After co-presenting RTÉ’s Nationwide for nearly 30 years, award-winning broadcaster Mary Fanning has officially hung up her microphone. But while the journalist and producer is retiring from RTÉ, she has no intention of being put out to pasture. Fanning, who lives on a farm near Monasterevin, Co Kildare, with her husband Larry McCormack, turned 67 yesterday.

She had been granted a two-year work extension by the national broadcaster. From reporting on the kidnapping of Shergar in 1983 to interviewing Gerry Adams within the confines of the Section 31 broadcasting ban, there’s little she hasn’t seen over the years. Read more When asked how things could be improved in RTÉ, she said it can be too Dublin-centric.

“With Nationwide , I have always been a passionate advocate of rural Ireland – I understand it. I am not woke and I speak my mind. I understand farming and horses, my husband and I have bred some fantastic winners.

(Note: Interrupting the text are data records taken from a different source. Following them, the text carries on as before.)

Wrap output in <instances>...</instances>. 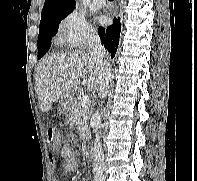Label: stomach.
Listing matches in <instances>:
<instances>
[{
	"instance_id": "stomach-1",
	"label": "stomach",
	"mask_w": 197,
	"mask_h": 181,
	"mask_svg": "<svg viewBox=\"0 0 197 181\" xmlns=\"http://www.w3.org/2000/svg\"><path fill=\"white\" fill-rule=\"evenodd\" d=\"M71 108H72V99L70 97L61 99L59 106H58V111L61 114L69 113Z\"/></svg>"
}]
</instances>
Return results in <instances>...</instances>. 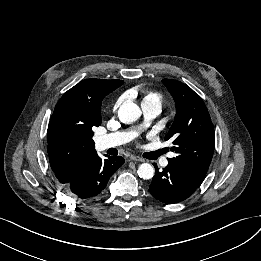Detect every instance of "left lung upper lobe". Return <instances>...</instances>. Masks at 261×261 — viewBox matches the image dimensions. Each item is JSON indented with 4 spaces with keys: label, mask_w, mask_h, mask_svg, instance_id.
Listing matches in <instances>:
<instances>
[{
    "label": "left lung upper lobe",
    "mask_w": 261,
    "mask_h": 261,
    "mask_svg": "<svg viewBox=\"0 0 261 261\" xmlns=\"http://www.w3.org/2000/svg\"><path fill=\"white\" fill-rule=\"evenodd\" d=\"M163 84L174 98L175 120L165 136L172 140L177 155L168 164L177 168L192 184L200 186L214 151V129L202 98L186 84L164 79Z\"/></svg>",
    "instance_id": "5c2ea615"
}]
</instances>
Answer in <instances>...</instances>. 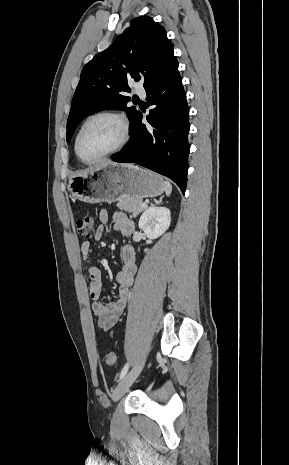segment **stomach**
<instances>
[{"mask_svg": "<svg viewBox=\"0 0 289 465\" xmlns=\"http://www.w3.org/2000/svg\"><path fill=\"white\" fill-rule=\"evenodd\" d=\"M74 199L86 203H112L123 198L143 199L161 195L162 177L133 164H103L69 179Z\"/></svg>", "mask_w": 289, "mask_h": 465, "instance_id": "obj_1", "label": "stomach"}]
</instances>
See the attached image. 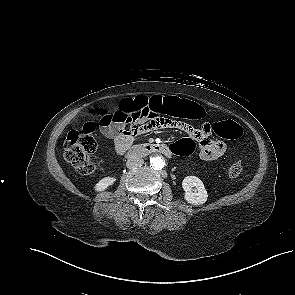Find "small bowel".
Instances as JSON below:
<instances>
[{
	"label": "small bowel",
	"instance_id": "small-bowel-1",
	"mask_svg": "<svg viewBox=\"0 0 295 295\" xmlns=\"http://www.w3.org/2000/svg\"><path fill=\"white\" fill-rule=\"evenodd\" d=\"M159 98L166 101L168 98ZM164 109L158 111L141 112L138 114L121 113L119 117L107 120H100L99 129L102 135L112 139L114 150L117 154L125 153L131 146L135 137L144 135L160 128L180 129L187 133L191 141L199 143V157L204 161H214L224 155L225 144L220 140L211 138L212 126L205 123L201 128H194L183 120H175L165 115ZM130 124L131 128L126 126Z\"/></svg>",
	"mask_w": 295,
	"mask_h": 295
}]
</instances>
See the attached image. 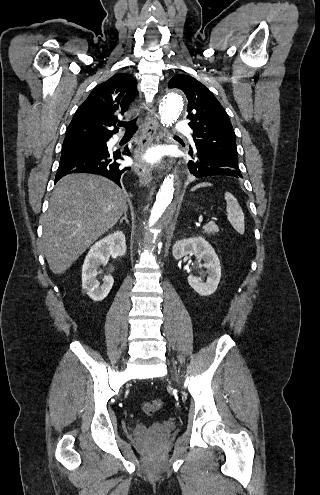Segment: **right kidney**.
<instances>
[{
	"label": "right kidney",
	"mask_w": 320,
	"mask_h": 495,
	"mask_svg": "<svg viewBox=\"0 0 320 495\" xmlns=\"http://www.w3.org/2000/svg\"><path fill=\"white\" fill-rule=\"evenodd\" d=\"M124 256L126 253L125 235L116 231L97 241L89 250L82 267V288L94 301H101L112 289L114 279L111 275L103 278V284L97 281L98 268L107 264L111 254Z\"/></svg>",
	"instance_id": "1"
}]
</instances>
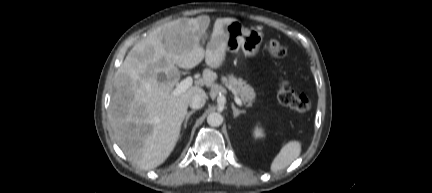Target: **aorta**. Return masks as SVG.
<instances>
[{"label":"aorta","instance_id":"1","mask_svg":"<svg viewBox=\"0 0 432 193\" xmlns=\"http://www.w3.org/2000/svg\"><path fill=\"white\" fill-rule=\"evenodd\" d=\"M207 123L212 127H218L223 123V116L218 112H212L207 116Z\"/></svg>","mask_w":432,"mask_h":193}]
</instances>
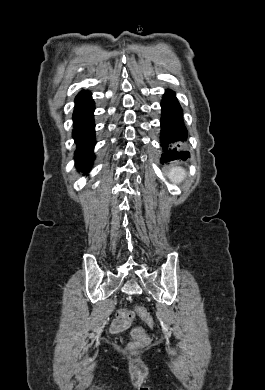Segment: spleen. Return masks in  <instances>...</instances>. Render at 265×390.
<instances>
[{
    "instance_id": "spleen-1",
    "label": "spleen",
    "mask_w": 265,
    "mask_h": 390,
    "mask_svg": "<svg viewBox=\"0 0 265 390\" xmlns=\"http://www.w3.org/2000/svg\"><path fill=\"white\" fill-rule=\"evenodd\" d=\"M186 176V172L181 167H173L168 173L169 179L174 183L181 182Z\"/></svg>"
}]
</instances>
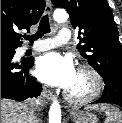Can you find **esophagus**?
Segmentation results:
<instances>
[{
	"mask_svg": "<svg viewBox=\"0 0 122 123\" xmlns=\"http://www.w3.org/2000/svg\"><path fill=\"white\" fill-rule=\"evenodd\" d=\"M52 13V5L51 2L48 0L45 7V14L50 15ZM44 96L47 100L53 101L56 99V96L49 90H44Z\"/></svg>",
	"mask_w": 122,
	"mask_h": 123,
	"instance_id": "1",
	"label": "esophagus"
}]
</instances>
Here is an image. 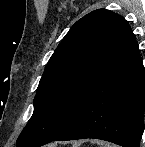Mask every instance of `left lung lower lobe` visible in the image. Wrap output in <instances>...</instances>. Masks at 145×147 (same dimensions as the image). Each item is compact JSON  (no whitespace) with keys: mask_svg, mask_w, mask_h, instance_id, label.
I'll use <instances>...</instances> for the list:
<instances>
[{"mask_svg":"<svg viewBox=\"0 0 145 147\" xmlns=\"http://www.w3.org/2000/svg\"><path fill=\"white\" fill-rule=\"evenodd\" d=\"M144 110V67L135 36L125 21L76 117L54 140L95 138L139 147Z\"/></svg>","mask_w":145,"mask_h":147,"instance_id":"obj_1","label":"left lung lower lobe"}]
</instances>
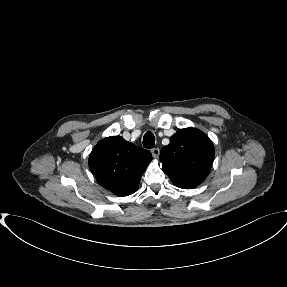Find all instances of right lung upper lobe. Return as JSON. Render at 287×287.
Here are the masks:
<instances>
[{
    "label": "right lung upper lobe",
    "instance_id": "cb5924a9",
    "mask_svg": "<svg viewBox=\"0 0 287 287\" xmlns=\"http://www.w3.org/2000/svg\"><path fill=\"white\" fill-rule=\"evenodd\" d=\"M151 153L121 136L107 137L97 143L89 156V168L99 184L118 196L134 193Z\"/></svg>",
    "mask_w": 287,
    "mask_h": 287
}]
</instances>
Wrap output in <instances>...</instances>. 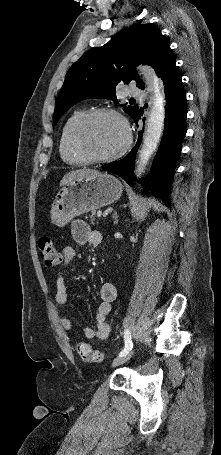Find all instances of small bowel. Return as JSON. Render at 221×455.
<instances>
[{"instance_id": "1", "label": "small bowel", "mask_w": 221, "mask_h": 455, "mask_svg": "<svg viewBox=\"0 0 221 455\" xmlns=\"http://www.w3.org/2000/svg\"><path fill=\"white\" fill-rule=\"evenodd\" d=\"M72 241L78 245L88 244L91 246H98L102 242V234L91 229L86 223L82 221H75L71 228ZM76 252L72 245L65 246L61 251V266L68 267L75 259ZM100 302L97 305L95 322L96 327H85L83 332L87 339L105 340L110 333V325L107 322V316L111 311V305L117 296V290L113 283L105 282L101 285ZM68 292L66 281L63 275H60L56 281L55 301L57 304H66L68 302ZM60 324L66 331L72 330V322L67 317L60 318Z\"/></svg>"}]
</instances>
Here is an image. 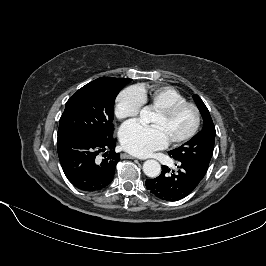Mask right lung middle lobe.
Segmentation results:
<instances>
[{"instance_id":"right-lung-middle-lobe-1","label":"right lung middle lobe","mask_w":266,"mask_h":266,"mask_svg":"<svg viewBox=\"0 0 266 266\" xmlns=\"http://www.w3.org/2000/svg\"><path fill=\"white\" fill-rule=\"evenodd\" d=\"M131 80L101 77L80 88L66 103L58 137L84 134L104 139L112 135L115 98Z\"/></svg>"}]
</instances>
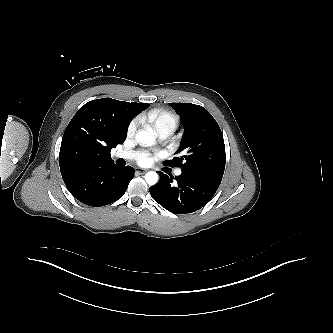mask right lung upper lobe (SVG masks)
Masks as SVG:
<instances>
[{
    "label": "right lung upper lobe",
    "instance_id": "obj_1",
    "mask_svg": "<svg viewBox=\"0 0 333 333\" xmlns=\"http://www.w3.org/2000/svg\"><path fill=\"white\" fill-rule=\"evenodd\" d=\"M149 107L111 98L82 106L68 124L60 147L59 165L66 186L85 171L114 163L110 151L122 144L135 115Z\"/></svg>",
    "mask_w": 333,
    "mask_h": 333
}]
</instances>
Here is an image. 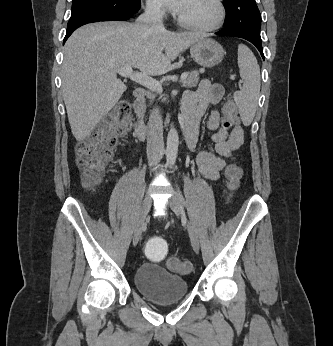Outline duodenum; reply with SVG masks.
<instances>
[{"label": "duodenum", "instance_id": "duodenum-1", "mask_svg": "<svg viewBox=\"0 0 333 346\" xmlns=\"http://www.w3.org/2000/svg\"><path fill=\"white\" fill-rule=\"evenodd\" d=\"M145 90L142 88H137L134 91V97H135V112H136V121L134 123V134L139 139H144L146 136V125L144 121L142 120V115L144 113V106H143V100L145 98ZM182 129L185 131L186 135H189L190 128L189 124L186 120L182 119Z\"/></svg>", "mask_w": 333, "mask_h": 346}]
</instances>
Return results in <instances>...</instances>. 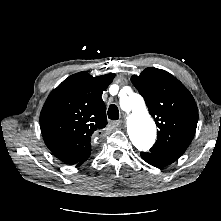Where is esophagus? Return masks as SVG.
Listing matches in <instances>:
<instances>
[{"mask_svg":"<svg viewBox=\"0 0 221 221\" xmlns=\"http://www.w3.org/2000/svg\"><path fill=\"white\" fill-rule=\"evenodd\" d=\"M121 124H122V121H112V122L110 123V125H111L113 128L119 127V126H121Z\"/></svg>","mask_w":221,"mask_h":221,"instance_id":"esophagus-1","label":"esophagus"}]
</instances>
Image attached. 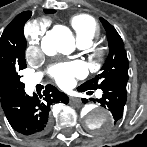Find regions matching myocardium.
Returning a JSON list of instances; mask_svg holds the SVG:
<instances>
[{"label":"myocardium","mask_w":147,"mask_h":147,"mask_svg":"<svg viewBox=\"0 0 147 147\" xmlns=\"http://www.w3.org/2000/svg\"><path fill=\"white\" fill-rule=\"evenodd\" d=\"M91 53H92V57L94 59L99 60L102 58L104 51H103V48L96 46V45H92L91 46Z\"/></svg>","instance_id":"obj_1"}]
</instances>
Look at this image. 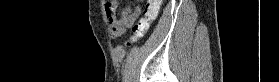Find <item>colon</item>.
<instances>
[{"instance_id": "1", "label": "colon", "mask_w": 279, "mask_h": 82, "mask_svg": "<svg viewBox=\"0 0 279 82\" xmlns=\"http://www.w3.org/2000/svg\"><path fill=\"white\" fill-rule=\"evenodd\" d=\"M162 3V0H147L145 16L141 18L136 24L132 27V35L125 42L127 46L132 45L139 39H141L146 31L148 30L150 22H152L158 13V9Z\"/></svg>"}]
</instances>
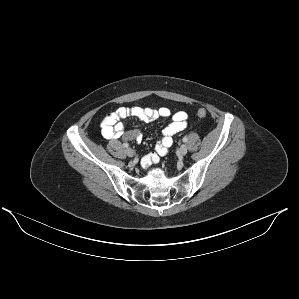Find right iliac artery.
I'll use <instances>...</instances> for the list:
<instances>
[{"label": "right iliac artery", "mask_w": 299, "mask_h": 299, "mask_svg": "<svg viewBox=\"0 0 299 299\" xmlns=\"http://www.w3.org/2000/svg\"><path fill=\"white\" fill-rule=\"evenodd\" d=\"M123 146L125 147V148H128L129 147V144L128 143H123Z\"/></svg>", "instance_id": "1"}]
</instances>
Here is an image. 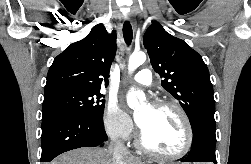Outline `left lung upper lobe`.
I'll return each instance as SVG.
<instances>
[{
	"mask_svg": "<svg viewBox=\"0 0 251 164\" xmlns=\"http://www.w3.org/2000/svg\"><path fill=\"white\" fill-rule=\"evenodd\" d=\"M143 43L153 69L164 78L162 87L179 101L192 129L200 122L215 124L213 87L202 57L159 23L149 26Z\"/></svg>",
	"mask_w": 251,
	"mask_h": 164,
	"instance_id": "1",
	"label": "left lung upper lobe"
}]
</instances>
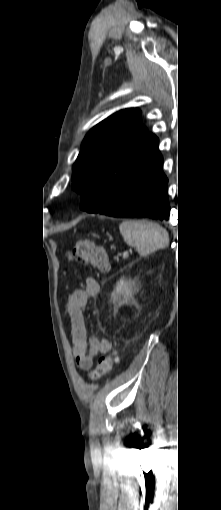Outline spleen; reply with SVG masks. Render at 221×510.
Instances as JSON below:
<instances>
[{
    "instance_id": "obj_1",
    "label": "spleen",
    "mask_w": 221,
    "mask_h": 510,
    "mask_svg": "<svg viewBox=\"0 0 221 510\" xmlns=\"http://www.w3.org/2000/svg\"><path fill=\"white\" fill-rule=\"evenodd\" d=\"M127 245L135 247L141 256L168 246V233L161 226L145 220H125L119 225Z\"/></svg>"
}]
</instances>
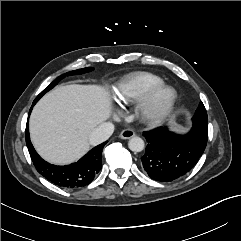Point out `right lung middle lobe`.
I'll return each mask as SVG.
<instances>
[{
  "mask_svg": "<svg viewBox=\"0 0 241 241\" xmlns=\"http://www.w3.org/2000/svg\"><path fill=\"white\" fill-rule=\"evenodd\" d=\"M93 69H94V68H92V67L82 68V69H79V70H74V71L65 73V74L57 77L49 86H47V87L37 96V98L34 100L33 103L37 102L47 91H49V90L52 89L55 85H57L58 82H59L61 79H63L64 77L70 76V75L84 74V73H87V72L92 71Z\"/></svg>",
  "mask_w": 241,
  "mask_h": 241,
  "instance_id": "dd1d6c3e",
  "label": "right lung middle lobe"
}]
</instances>
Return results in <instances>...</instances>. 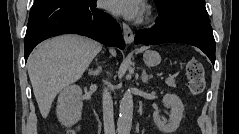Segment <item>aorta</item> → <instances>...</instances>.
I'll list each match as a JSON object with an SVG mask.
<instances>
[{
  "label": "aorta",
  "instance_id": "762f6f07",
  "mask_svg": "<svg viewBox=\"0 0 239 134\" xmlns=\"http://www.w3.org/2000/svg\"><path fill=\"white\" fill-rule=\"evenodd\" d=\"M133 118V96L128 91L120 101L119 118L117 121L118 134H130Z\"/></svg>",
  "mask_w": 239,
  "mask_h": 134
}]
</instances>
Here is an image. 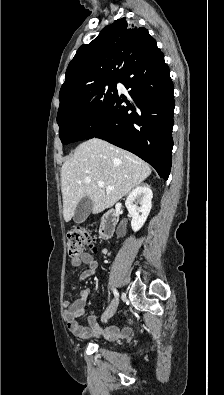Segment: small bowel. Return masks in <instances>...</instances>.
I'll return each instance as SVG.
<instances>
[{
  "label": "small bowel",
  "instance_id": "c3829d8e",
  "mask_svg": "<svg viewBox=\"0 0 224 395\" xmlns=\"http://www.w3.org/2000/svg\"><path fill=\"white\" fill-rule=\"evenodd\" d=\"M82 263L87 266V269L81 272L78 277V282L93 276L98 269V261L91 253H83L78 259L71 261V264L75 267L80 266ZM90 294V289L84 288L80 291V295L77 299L72 302L65 301L63 303L65 308L64 319L70 332L76 337L82 339L102 334L107 338H120L127 336L129 334V329L126 326L120 324L101 327L94 314L89 315L87 318V326L80 324L78 319L85 312Z\"/></svg>",
  "mask_w": 224,
  "mask_h": 395
}]
</instances>
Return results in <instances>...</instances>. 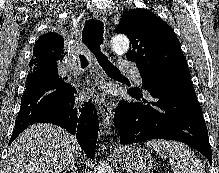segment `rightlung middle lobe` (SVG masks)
Returning <instances> with one entry per match:
<instances>
[{"instance_id":"right-lung-middle-lobe-1","label":"right lung middle lobe","mask_w":219,"mask_h":173,"mask_svg":"<svg viewBox=\"0 0 219 173\" xmlns=\"http://www.w3.org/2000/svg\"><path fill=\"white\" fill-rule=\"evenodd\" d=\"M59 64L58 63H48V64H42V65H36V66H30V74L33 73H44L49 72L52 74L57 75L58 77L64 79L58 69Z\"/></svg>"}]
</instances>
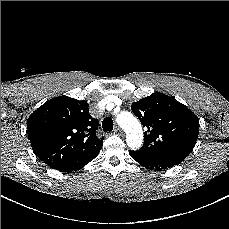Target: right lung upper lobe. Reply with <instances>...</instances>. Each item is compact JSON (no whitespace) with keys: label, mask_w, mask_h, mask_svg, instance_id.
Returning <instances> with one entry per match:
<instances>
[{"label":"right lung upper lobe","mask_w":229,"mask_h":229,"mask_svg":"<svg viewBox=\"0 0 229 229\" xmlns=\"http://www.w3.org/2000/svg\"><path fill=\"white\" fill-rule=\"evenodd\" d=\"M87 101L60 96L48 100L27 120L34 154L50 167L63 170L102 148L96 135L98 120L89 114Z\"/></svg>","instance_id":"cb5924a9"}]
</instances>
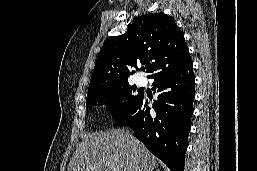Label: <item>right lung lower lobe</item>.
Masks as SVG:
<instances>
[{"label":"right lung lower lobe","mask_w":257,"mask_h":171,"mask_svg":"<svg viewBox=\"0 0 257 171\" xmlns=\"http://www.w3.org/2000/svg\"><path fill=\"white\" fill-rule=\"evenodd\" d=\"M158 93L151 111L142 95L114 126H128L135 136L171 171H183L191 128L195 76L191 58L184 64L152 77Z\"/></svg>","instance_id":"98d812e1"}]
</instances>
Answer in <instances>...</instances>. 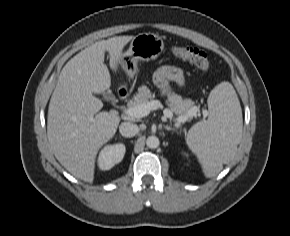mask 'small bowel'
Masks as SVG:
<instances>
[{"label": "small bowel", "instance_id": "c3829d8e", "mask_svg": "<svg viewBox=\"0 0 290 236\" xmlns=\"http://www.w3.org/2000/svg\"><path fill=\"white\" fill-rule=\"evenodd\" d=\"M156 85L162 90L165 95H170L171 89L169 82H175L179 87L185 84L183 70L176 66H162L154 75Z\"/></svg>", "mask_w": 290, "mask_h": 236}]
</instances>
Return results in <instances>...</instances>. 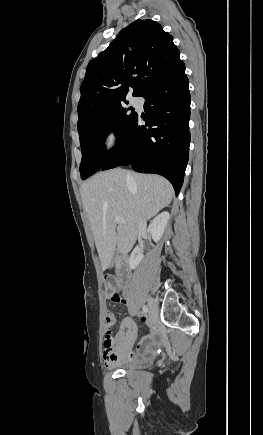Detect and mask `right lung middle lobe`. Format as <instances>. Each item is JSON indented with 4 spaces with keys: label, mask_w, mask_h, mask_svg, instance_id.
<instances>
[{
    "label": "right lung middle lobe",
    "mask_w": 263,
    "mask_h": 435,
    "mask_svg": "<svg viewBox=\"0 0 263 435\" xmlns=\"http://www.w3.org/2000/svg\"><path fill=\"white\" fill-rule=\"evenodd\" d=\"M123 102L127 103L126 101ZM123 102L112 105L91 122L78 128L82 151L80 165L82 179H86L101 169L115 151V149L105 151L104 140L106 135L114 130L120 144L133 125L137 113L131 108H124ZM129 110H131V113Z\"/></svg>",
    "instance_id": "1"
}]
</instances>
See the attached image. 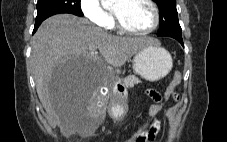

But we never did it with an ego, we were always grafters,” she said. She said working on Nationwide , which has sometimes trumped the Late Late Show and Dancing With The Stars in the ratings, has been “the greatest privilege of my life”. Fanning started out at the Tuam Herald in 1979 before joining RTÉ in 1981 as a cub reporter.

During her career, she has covered some of the most memorable stories in Irish history. She worked for three years in Midlands Radio before rejoining RTÉ in 1996 to work on Nationwide . The Cork-produced show ha.